**Required work:**
[1] Answer the following from the forum thread on FATCA and the W9 form:
(a) What form did Argonaut fill out at RBC, and what number was put on it?
(b) According to Nononymous, there is no evidence to date of what?
(c) Which non-resident US citizens does the IRS devote resources to finding or auditing, according to the post?
[2] Resume the forum thread on FATCA and the W9 form, picking up after its last sentence.

**Text for analysis:**
BEGIN

Yes I agree, but if you sleep nights, possibly worth it for you.


----------



## Nononymous (Jun 10, 2015)

Argonaut said:


> Unfortunately I made a decision a few years back that I thought was in my best interest -- filling out a W9 form at RBC with my SSN.


Depending on your risk tolerance and interest in ever living in the US, your having signed a W9 might not be a problem. It's not ideal, of course, but it doesn't necessarily mean that you need to become compliant with US taxes.

Two reasons:

1. First off, you're not sure that any information has been reported to the US under FATCA. But even if it is, it's not clear that the US is doing anything with that information. There is no evidence to date of the IRS reaching out to find non-compliant US citizens overseas purely on the basis of FATCA reporting. At this point it looks like more and more like FATCA is only intended to find unreported foreign accounts of US residents, while serving as giant John Doe summons for citizens outside the country in case they get into some other sort of tax trouble with the US government. The IRS seems to be quite aware of its inability to collect outside its borders, and doesn't devote resources to finding or auditing non-resident US citizens unless they are extremely wealthy and naughty.

END

**Dataset excerpts:**
BEGIN

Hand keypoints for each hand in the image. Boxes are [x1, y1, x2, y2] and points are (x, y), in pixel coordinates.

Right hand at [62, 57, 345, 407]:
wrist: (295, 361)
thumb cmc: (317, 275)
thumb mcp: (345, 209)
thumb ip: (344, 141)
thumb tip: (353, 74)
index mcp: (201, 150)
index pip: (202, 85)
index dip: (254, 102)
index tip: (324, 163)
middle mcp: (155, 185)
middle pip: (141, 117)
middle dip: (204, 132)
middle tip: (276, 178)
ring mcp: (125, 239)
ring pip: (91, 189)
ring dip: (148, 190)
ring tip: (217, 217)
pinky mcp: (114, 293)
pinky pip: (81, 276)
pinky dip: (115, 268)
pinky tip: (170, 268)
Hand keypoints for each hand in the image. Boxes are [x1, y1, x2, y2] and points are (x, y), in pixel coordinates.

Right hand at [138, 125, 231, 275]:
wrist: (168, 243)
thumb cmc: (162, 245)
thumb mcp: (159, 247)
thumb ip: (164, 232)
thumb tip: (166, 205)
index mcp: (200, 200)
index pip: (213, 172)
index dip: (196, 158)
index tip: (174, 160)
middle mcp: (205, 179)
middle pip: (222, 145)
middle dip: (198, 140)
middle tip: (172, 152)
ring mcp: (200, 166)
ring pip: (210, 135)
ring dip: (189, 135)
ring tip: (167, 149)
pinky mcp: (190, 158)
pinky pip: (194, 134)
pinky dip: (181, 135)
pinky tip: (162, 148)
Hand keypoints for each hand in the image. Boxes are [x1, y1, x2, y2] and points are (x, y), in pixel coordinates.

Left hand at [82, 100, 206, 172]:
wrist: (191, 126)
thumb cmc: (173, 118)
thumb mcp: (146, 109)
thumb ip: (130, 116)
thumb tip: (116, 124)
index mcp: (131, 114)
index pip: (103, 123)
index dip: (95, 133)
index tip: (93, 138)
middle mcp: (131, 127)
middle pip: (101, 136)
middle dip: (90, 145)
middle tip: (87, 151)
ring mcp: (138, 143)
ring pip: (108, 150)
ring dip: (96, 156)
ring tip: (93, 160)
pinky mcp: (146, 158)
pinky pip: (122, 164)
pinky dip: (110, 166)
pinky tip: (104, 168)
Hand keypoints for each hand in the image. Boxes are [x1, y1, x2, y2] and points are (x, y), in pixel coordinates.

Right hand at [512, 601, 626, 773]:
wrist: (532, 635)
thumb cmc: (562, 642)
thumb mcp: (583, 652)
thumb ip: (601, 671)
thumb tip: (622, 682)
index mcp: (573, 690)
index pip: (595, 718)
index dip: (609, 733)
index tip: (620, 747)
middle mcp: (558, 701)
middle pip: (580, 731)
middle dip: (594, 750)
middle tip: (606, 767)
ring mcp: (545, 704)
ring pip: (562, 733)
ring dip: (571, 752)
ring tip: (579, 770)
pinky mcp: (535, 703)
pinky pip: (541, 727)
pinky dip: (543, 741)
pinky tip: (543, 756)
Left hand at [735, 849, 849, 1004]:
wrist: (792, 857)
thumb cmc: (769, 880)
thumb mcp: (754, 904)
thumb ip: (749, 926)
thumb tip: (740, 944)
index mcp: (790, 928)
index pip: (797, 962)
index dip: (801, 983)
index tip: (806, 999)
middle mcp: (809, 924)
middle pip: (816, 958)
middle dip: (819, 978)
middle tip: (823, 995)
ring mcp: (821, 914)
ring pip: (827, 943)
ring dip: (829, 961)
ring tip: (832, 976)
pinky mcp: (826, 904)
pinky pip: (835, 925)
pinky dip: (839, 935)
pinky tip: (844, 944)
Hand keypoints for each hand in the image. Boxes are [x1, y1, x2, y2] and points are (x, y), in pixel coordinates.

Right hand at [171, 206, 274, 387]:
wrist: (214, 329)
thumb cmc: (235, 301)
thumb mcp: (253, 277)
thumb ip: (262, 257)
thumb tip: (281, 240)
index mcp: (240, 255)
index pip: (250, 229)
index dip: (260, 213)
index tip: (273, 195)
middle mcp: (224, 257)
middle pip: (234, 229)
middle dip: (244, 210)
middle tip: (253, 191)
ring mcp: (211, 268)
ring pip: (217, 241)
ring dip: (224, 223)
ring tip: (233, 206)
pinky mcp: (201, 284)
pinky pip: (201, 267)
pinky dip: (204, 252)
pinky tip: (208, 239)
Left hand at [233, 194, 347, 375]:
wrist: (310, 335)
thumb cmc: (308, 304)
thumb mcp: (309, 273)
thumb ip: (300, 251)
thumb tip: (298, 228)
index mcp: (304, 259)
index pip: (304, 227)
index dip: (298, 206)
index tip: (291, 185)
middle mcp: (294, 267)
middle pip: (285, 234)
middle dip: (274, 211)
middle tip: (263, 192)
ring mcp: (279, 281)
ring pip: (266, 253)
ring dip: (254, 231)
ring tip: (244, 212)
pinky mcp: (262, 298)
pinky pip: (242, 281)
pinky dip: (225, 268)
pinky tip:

END

**Answers to the exercise:**
[1]
(a) A W9 form, filled out with Argonaut's SSN.
(b) There is no evidence of the IRS reaching out to find non-compliant US citizens overseas purely on the basis of FATCA reporting.
(c) It does so only for those who are extremely wealthy and naughty.

[2]
2. If you are a Canadian citizen, under current law the tax treaty contains no provision whatsoever for the US to collect tax debts or penalties against you in Canada. Your Canadian assets and income are fully protected. 

In your shoes I would forget about the fact that you signed a W9, remind yourself never to do it again, and get on with your life. If the IRS sends you a letter, drop it straight into the shredder. Personally I would change banks and lie about US citizenship, but that might be overkill. Unless of course you are serious about one day going to the US, in which case the long, painful and potentially expensive road to compliance is your only option.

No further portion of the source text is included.